#### [本文]

○ ○ ○ ○

まき網について知る

ー「まき網」漁について知る 漁師の世界へようこそ

まき網船団の漁の1日

夜の日本海、多くの人々が寝静まるころ、魚たちとの勝負にかける男達がいます。
日没の時間にあわせて、冬場だと17時くらい、夏場だと19時くらいに船に乗り、まき網漁に出漁します。遠洋漁業ではありません。一晩の漁が終われば自分の家に帰ります。船団の乗組員と聞くと何ヶ月も海の上で生活する遠洋漁業を連想する方が多いと思いますが、募集しているまき網船団はこのような形態でなく、夕方に出漁し、朝には帰港するパターンです。

まき網漁とはその名の通り、海に網を巻き込むように入れ魚を獲る漁法です。1船団は通常6隻で構成され、それぞれの船には役割分担があります。これら、6隻の船の船長のうち、1人が漁労長となり全体の動きを把握、指示を出します。西ノ島町の浦郷漁協に所属するまき網船団は全部で3船団あります。

その日の漁場は、天気図、魚の相場、人工衛星からおくられる海面温度の情報などさまざまなデータを参考にに漁労長が決定します。

まず、漁業は魚を探すことから始まります。船に設置された最新鋭の魚群探知機などの機材を使い、広範囲に魚群を探すのです。しかし、自然を相手にする仕事ですから、「魚がいない」「いたとしても現在の漁場から非常に遠い」といったこともあります。そんなときには早めに漁を切り上げます。

○ ○ ○ ○

#### [解答する問い]
1. まき網漁についての本文から、「ー「まき網」漁について知る 漁師の世界へようこそ」を含む語句で始まり「船団は全部で3船団あります。」で終わる部分を、そのまま書き写せ。
2. まき網漁についての本文によると、1船団は通常何隻の船で構成されるか。
3. まき網漁についての本文を、最後の文の後から書き継げ。

○ ○ ○ ○

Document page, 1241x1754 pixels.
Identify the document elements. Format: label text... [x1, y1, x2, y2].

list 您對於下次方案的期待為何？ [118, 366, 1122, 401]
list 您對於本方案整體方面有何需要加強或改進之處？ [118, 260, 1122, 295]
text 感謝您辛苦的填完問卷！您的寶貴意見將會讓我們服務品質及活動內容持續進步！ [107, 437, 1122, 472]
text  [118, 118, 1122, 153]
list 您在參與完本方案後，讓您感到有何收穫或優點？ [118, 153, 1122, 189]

○ ○ ○ ○

#### [あなたの解答]
1.
ー「まき網」漁について知る 漁師の世界へようこそ

まき網船団の漁の1日

夜の日本海、多くの人々が寝静まるころ、魚たちとの勝負にかける男達がいます。
日没の時間にあわせて、冬場だと17時くらい、夏場だと19時くらいに船に乗り、まき網漁に出漁します。遠洋漁業ではありません。一晩の漁が終われば自分の家に帰ります。船団の乗組員と聞くと何ヶ月も海の上で生活する遠洋漁業を連想する方が多いと思いますが、募集しているまき網船団はこのような形態でなく、夕方に出漁し、朝には帰港するパターンです。

まき網漁とはその名の通り、海に網を巻き込むように入れ魚を獲る漁法です。1船団は通常6隻で構成され、それぞれの船には役割分担があります。これら、6隻の船の船長のうち、1人が漁労長となり全体の動きを把握、指示を出します。西ノ島町の浦郷漁協に所属するまき網船団は全部で3船団あります。

2. 通常6隻で構成される。

3.
魚群を見つけた場合は、魚をおびき寄せるために集魚灯を点灯します。比較的水面に近いところにいるイワシなどを狙うときには船上で、サバなどの中層を泳ぐ魚を狙うときには集魚灯を水深100m前後まで沈めます。魚群探知機などの画面に映し出される魚群の密度や泳層などの情報から、経験豊かな漁師達は魚の姿を見ることなしにその魚種を特定できるのです。

灯船を中心に、その周囲をぐるりと取り囲むように網船が網をおろしていきます。その直径は約100m。囲い込みが終わると、網の底のワイヤーを絞ると魚は網でできた袋の中に追い詰められます。

この大量の魚が入った網を上げるのは主に機械の仕事。ネットローラー等を操作して、網を巻き上げます。身体を使うのは網をさばいて、甲板上にまとめていく作業くらいでしょうか。

網が小さくなってくると運搬船が網に近づき、大きなタモを使って、魚を船倉に積み込みます。水揚げは多い日で300トンくらい。灯船、網船は先に帰り、運搬船は水揚げのため鳥取県の境港までひた走ります。